The washing machine was going through a particularly vigorous cycle and emitting a noise that sounded like a tribe of warring Zulus.
I was in the bedroom when I smelt a strange odour and wandered out into the kitchen to find it enveloped in smoke that was coming out of the back of the washing machine.
Immediately I turned it off at the wall and unplugged it but still the smoke came out. In the dim recesses of my tiny mind I remembered news items about recalcitrant washing machines that had burst into flames and burnt down entire houses.
So, being the awfulist that I am, I rummaged round in the phone book looking for the number for the fire station after having made the assessment that dialling 111 was a bit over the top.
I found the number and rang it, and a voice said it was no longer connected, so I rushed over to the laptop and looked up the number which was the same.
No other choice then but to use the dreaded 111 number and having been a toll operator a thousand years ago, I was faintly interested to not be on the receiving end of such a high drama call.
After selecting my service I was immediately put through to the fire station and told a man what had happened, and suggested that because I live a stone's throw down the road from the station I would be much obliged if they could send a chap over to make sure the machine was not going to catch fire.
He asked if all the doors of the flat were shut, which they weren't, so he told me to close the doors and go and wait outside. So I grabbed the slumbering cat who did not thank me for waking him up from his usual deep morning sleep and went and stood outside.
A few minutes later I heard, much to my embarrassment, the familiar approach of the fire-truck siren.
It shuddered to a halt and out poured a full complement of firemen in full kit, oxygen tanks strapped to their backs as I showed them the offending washing machine, apologising for being a drama queen.

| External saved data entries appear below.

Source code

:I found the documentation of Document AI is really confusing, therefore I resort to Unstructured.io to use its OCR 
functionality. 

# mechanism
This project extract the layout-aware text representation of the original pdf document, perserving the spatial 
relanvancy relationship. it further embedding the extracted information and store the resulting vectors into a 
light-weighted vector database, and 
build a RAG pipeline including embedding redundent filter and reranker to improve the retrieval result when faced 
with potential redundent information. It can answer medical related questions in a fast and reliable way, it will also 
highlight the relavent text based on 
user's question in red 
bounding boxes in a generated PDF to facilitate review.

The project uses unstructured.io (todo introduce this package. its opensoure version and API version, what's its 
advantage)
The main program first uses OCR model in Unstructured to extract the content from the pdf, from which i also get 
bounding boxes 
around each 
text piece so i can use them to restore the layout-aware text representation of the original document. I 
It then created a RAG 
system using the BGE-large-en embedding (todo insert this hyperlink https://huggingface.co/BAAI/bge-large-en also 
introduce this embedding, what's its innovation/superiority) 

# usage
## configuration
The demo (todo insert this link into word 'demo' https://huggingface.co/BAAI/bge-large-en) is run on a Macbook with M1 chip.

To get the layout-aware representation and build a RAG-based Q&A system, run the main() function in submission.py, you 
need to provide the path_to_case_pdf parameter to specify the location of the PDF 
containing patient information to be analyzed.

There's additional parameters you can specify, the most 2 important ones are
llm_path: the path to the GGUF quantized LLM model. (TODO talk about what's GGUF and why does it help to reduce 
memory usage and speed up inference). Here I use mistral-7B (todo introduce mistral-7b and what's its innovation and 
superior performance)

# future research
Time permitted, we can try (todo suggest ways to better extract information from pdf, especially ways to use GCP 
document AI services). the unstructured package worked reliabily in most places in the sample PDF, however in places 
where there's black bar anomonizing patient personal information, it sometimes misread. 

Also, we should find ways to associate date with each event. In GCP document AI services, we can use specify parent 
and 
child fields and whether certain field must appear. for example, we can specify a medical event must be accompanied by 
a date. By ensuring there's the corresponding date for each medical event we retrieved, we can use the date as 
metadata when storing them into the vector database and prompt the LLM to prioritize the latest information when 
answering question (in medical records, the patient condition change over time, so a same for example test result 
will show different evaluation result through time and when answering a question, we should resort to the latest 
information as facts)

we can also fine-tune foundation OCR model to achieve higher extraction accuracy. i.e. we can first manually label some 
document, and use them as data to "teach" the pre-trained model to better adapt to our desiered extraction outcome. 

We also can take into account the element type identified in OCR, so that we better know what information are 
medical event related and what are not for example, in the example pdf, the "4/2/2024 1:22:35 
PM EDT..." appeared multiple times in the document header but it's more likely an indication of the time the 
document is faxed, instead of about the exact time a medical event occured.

To my relief the bloke in charge uttered the comforting words I was longing to hear: I had done the right thing, and it was lucky that I was home and had not, as I usually do, switched the machine on and sloped off.
But I could tell the washing machine was a disappointment to them. I restrained myself from trotting out the cliche: "Nothing to see here lads, now move along please".
But I did ask about the dud phone number in the book and an officer said it dated back to pre-quake days, which was three years ago and a few phone books have come and gone in the meantime.
They all lumbered out of my tiny flat and I felt like a total fraud as I went back into the kitchen.
They got back into the truck and returned from whence they came. Talk about unbridled excitement.